I’ve been seeing it a lot lately. The memes about that lady at the grocery store talking on her iPhone while using food stamps or cash aid. The stories about the MediCare patients who you see at the ER because they seem to have a cold and are wasting our tax money and keeping us from being able to get the emergency services we feel we need. The entitled folks who suck up all of the nation’s resources that you feel should be going to you instead because you are, after all, a tax paying citizen in good standing. I also recently saw a meme to the effect of “life isn’t fair, it’s never going to be fair and you should learn that now. The only reason you should be looking into someone else’s bowl is to see if they have enough, never to see if they have the same or more than you.”
I have knee jerk reactions to both types of posts. Maybe you do, too. What should our reaction be to the first kind of posts? Agreement? Re-share the post and add our own comments? Identifying with either party in the post? Nothing, it isn’t my problem? Educating people about poverty? Depending on your perspective and world view, it could be any of those. How does one deal with poverty when one comes face to face with it? That is a question we all deal with, sometimes on a daily basis.

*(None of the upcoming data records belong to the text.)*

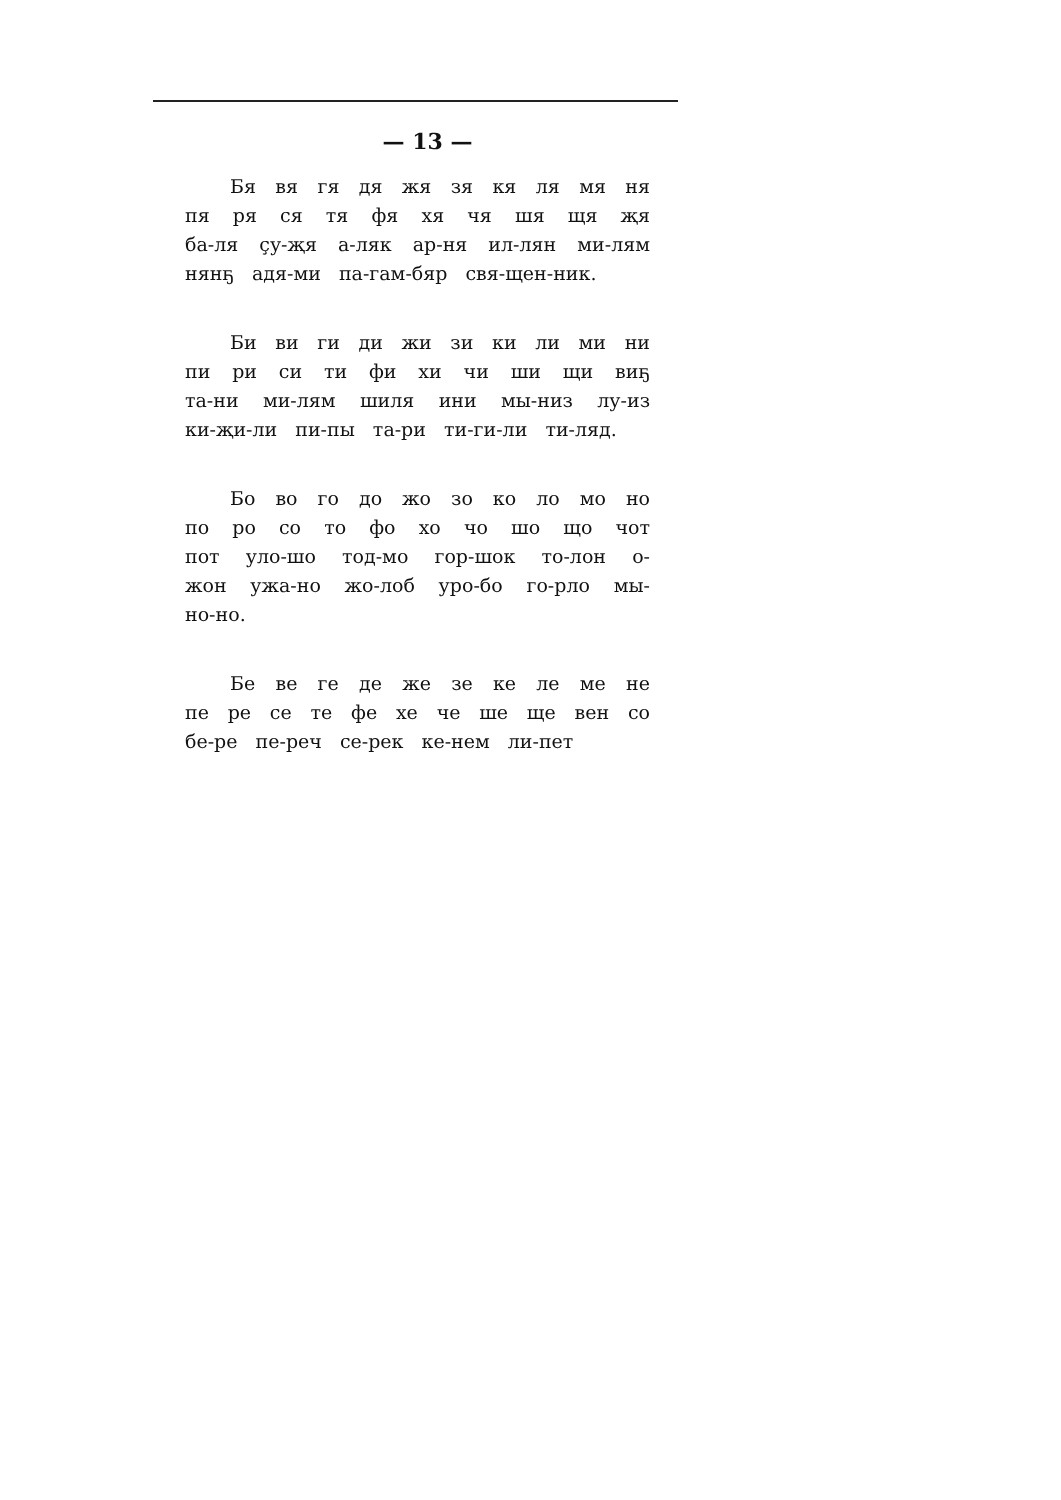— 13 —
Бя вя гя дя жя зя кя ля мя ня пя ря ся тя фя хя чя шя щя җя ба-ля ҫу-җя а-ляк ар-ня ил-лян ми-лям нянҕ адя-ми па-гам-бяр свя-щен-ник.
Би ви ги ди жи зи ки ли ми ни пи ри си ти фи хи чи ши щи виҕ та-ни ми-лям шиля ини мы-низ лу-из ки-җи-ли пи-пы та-ри ти-ги-ли ти-ляд.
Бо во го до жо зо ко ло мо но по ро со то фо хо чо шо що чот пот уло-шо тод-мо гор-шок то-лон о-жон ужа-но жо-лоб уро-бо го-рло мы-но-но.
Бе ве ге де же зе ке ле ме не пе ре се те фе хе че ше ще вен со бе-ре пе-реч се-рек ке-нем ли-пет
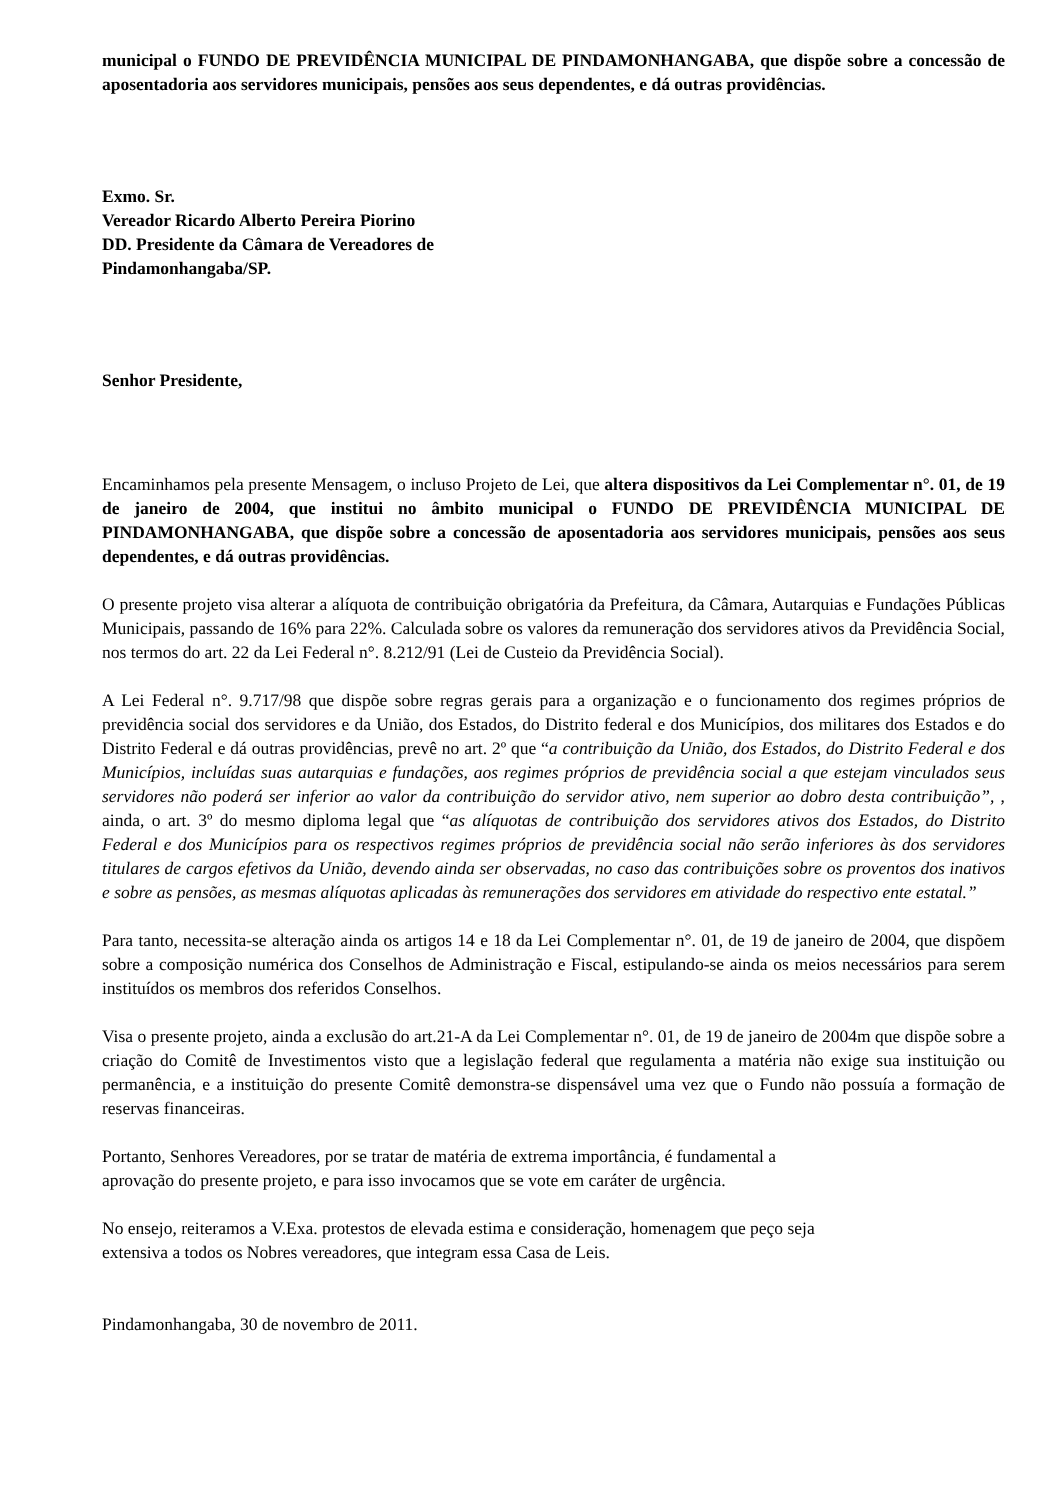municipal o FUNDO DE PREVIDÊNCIA MUNICIPAL DE PINDAMONHANGABA, que dispõe sobre a concessão de aposentadoria aos servidores municipais, pensões aos seus dependentes, e dá outras providências.
Exmo. Sr.
Vereador Ricardo Alberto Pereira Piorino
DD. Presidente da Câmara de Vereadores de
Pindamonhangaba/SP.
Senhor Presidente,
Encaminhamos pela presente Mensagem, o incluso Projeto de Lei, que altera dispositivos da Lei Complementar n°. 01, de 19 de janeiro de 2004, que institui no âmbito municipal o FUNDO DE PREVIDÊNCIA MUNICIPAL DE PINDAMONHANGABA, que dispõe sobre a concessão de aposentadoria aos servidores municipais, pensões aos seus dependentes, e dá outras providências.
O presente projeto visa alterar a alíquota de contribuição obrigatória da Prefeitura, da Câmara, Autarquias e Fundações Públicas Municipais, passando de 16% para 22%. Calculada sobre os valores da remuneração dos servidores ativos da Previdência Social, nos termos do art. 22 da Lei Federal n°. 8.212/91 (Lei de Custeio da Previdência Social).
A Lei Federal n°. 9.717/98 que dispõe sobre regras gerais para a organização e o funcionamento dos regimes próprios de previdência social dos servidores e da União, dos Estados, do Distrito federal e dos Municípios, dos militares dos Estados e do Distrito Federal e dá outras providências, prevê no art. 2º que “a contribuição da União, dos Estados, do Distrito Federal e dos Municípios, incluídas suas autarquias e fundações, aos regimes próprios de previdência social a que estejam vinculados seus servidores não poderá ser inferior ao valor da contribuição do servidor ativo, nem superior ao dobro desta contribuição”, , ainda, o art. 3º do mesmo diploma legal que “as alíquotas de contribuição dos servidores ativos dos Estados, do Distrito Federal e dos Municípios para os respectivos regimes próprios de previdência social não serão inferiores às dos servidores titulares de cargos efetivos da União, devendo ainda ser observadas, no caso das contribuições sobre os proventos dos inativos e sobre as pensões, as mesmas alíquotas aplicadas às remunerações dos servidores em atividade do respectivo ente estatal.”
Para tanto, necessita-se alteração ainda os artigos 14 e 18 da Lei Complementar n°. 01, de 19 de janeiro de 2004, que dispõem sobre a composição numérica dos Conselhos de Administração e Fiscal, estipulando-se ainda os meios necessários para serem instituídos os membros dos referidos Conselhos.
Visa o presente projeto, ainda a exclusão do art.21-A da Lei Complementar n°. 01, de 19 de janeiro de 2004m que dispõe sobre a criação do Comitê de Investimentos visto que a legislação federal que regulamenta a matéria não exige sua instituição ou permanência, e a instituição do presente Comitê demonstra-se dispensável uma vez que o Fundo não possuía a formação de reservas financeiras.
Portanto, Senhores Vereadores, por se tratar de matéria de extrema importância, é fundamental a
aprovação do presente projeto, e para isso invocamos que se vote em caráter de urgência.
No ensejo, reiteramos a V.Exa. protestos de elevada estima e consideração, homenagem que peço seja
extensiva a todos os Nobres vereadores, que integram essa Casa de Leis.
Pindamonhangaba, 30 de novembro de 2011.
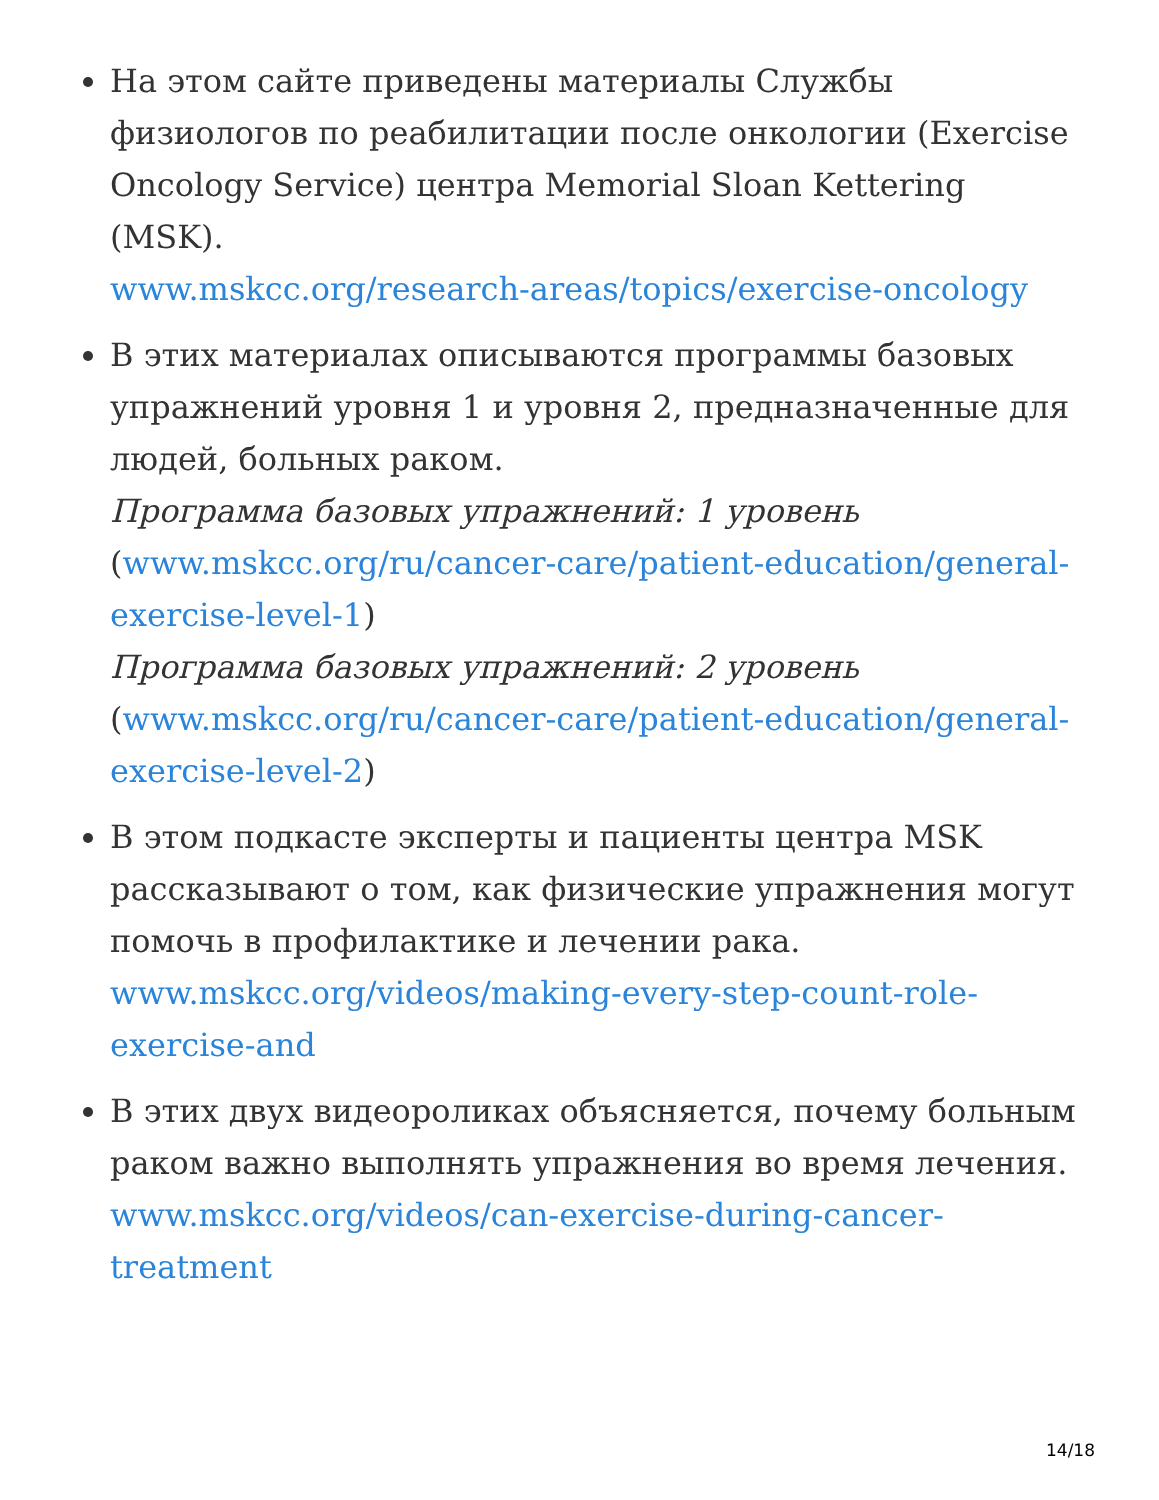На этом сайте приведены материалы Службы физиологов по реабилитации после онкологии (Exercise Oncology Service) центра Memorial Sloan Kettering (MSK).
www.mskcc.org/research-areas/topics/exercise-oncology
В этих материалах описываются программы базовых упражнений уровня 1 и уровня 2, предназначенные для людей, больных раком.
Программа базовых упражнений: 1 уровень (www.mskcc.org/ru/cancer-care/patient-education/general-exercise-level-1)
Программа базовых упражнений: 2 уровень (www.mskcc.org/ru/cancer-care/patient-education/general-exercise-level-2)
В этом подкасте эксперты и пациенты центра MSK рассказывают о том, как физические упражнения могут помочь в профилактике и лечении рака.
www.mskcc.org/videos/making-every-step-count-role-exercise-and
В этих двух видеороликах объясняется, почему больным раком важно выполнять упражнения во время лечения.
www.mskcc.org/videos/can-exercise-during-cancer-treatment
14/18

Let’s look at a scenario. You hear of a family in need. You want to help! So you collect food and toys and hand me downs and you give them those. You feel good! You helped! But did you? Did you ask the family what types of food they eat? What they can afford to buy and what they can’t afford to buy, but need? Or did you just have all of your friends empty out their cupboards of what they don’t need anymore and gift that to the family? Did you ask if they need clothes? Did you ask if they wanted you to buy presents for their children? Did you even consider their humanity and dignity for one second or did you just decide to do what “felt right?” Are they still going to be extremely thankful for your help? Absolutely! Their heart will probably overflow with gratefulness to be remembered and thought of and helped.
Maybe what they actually needed was the dignity of having their children’s gifts come from them, not some beneficial stranger. Did you ever consider that now makes it look like a stranger loves them more than their own parent? Their own parent couldn’t even buy them a gift. Maybe they see it as their parent doesn’t love them enough to buy them gifts, but this stranger/friend did. Maybe what they really needed was a bill to be paid for them. Maybe they need legal help because they are so deep in poverty that is the only way out.
Well, they are poor. I guess if they had dignity, they would have a good job and be providing for themselves instead of relying on others for things.
The poor are not animals. They are humans with feelings, and thoughts on life, and dignity and pride and dreams. Have you ever had to apply for state benefits like food stamps and cash aid and state insurance? Have you ever walked with someone through the process? Have you ever applied for and tried to spend WIC coupons? Let me tell you, it is a dehumanizing process. It is a last resort for most people. It is being kicked in the gut when you are already so low that you decided this was the only way. It is a frustrating, fearful, life and time sucking process. It is very easy to harden yourself and become jaded while trying to get through it.
So where do we go from here? May I suggest that we let go of our feelings of what is fair and what is owed to us and someone not working for what they are getting. Instead can we focus on how we are the same? How we would like to be treated should we find ourselves in a similar situation? How we can respect each other’s humanity and help with actual needs not just perceived needs? Let’s start the conversation. Let’s think and let’s talk and let’s do.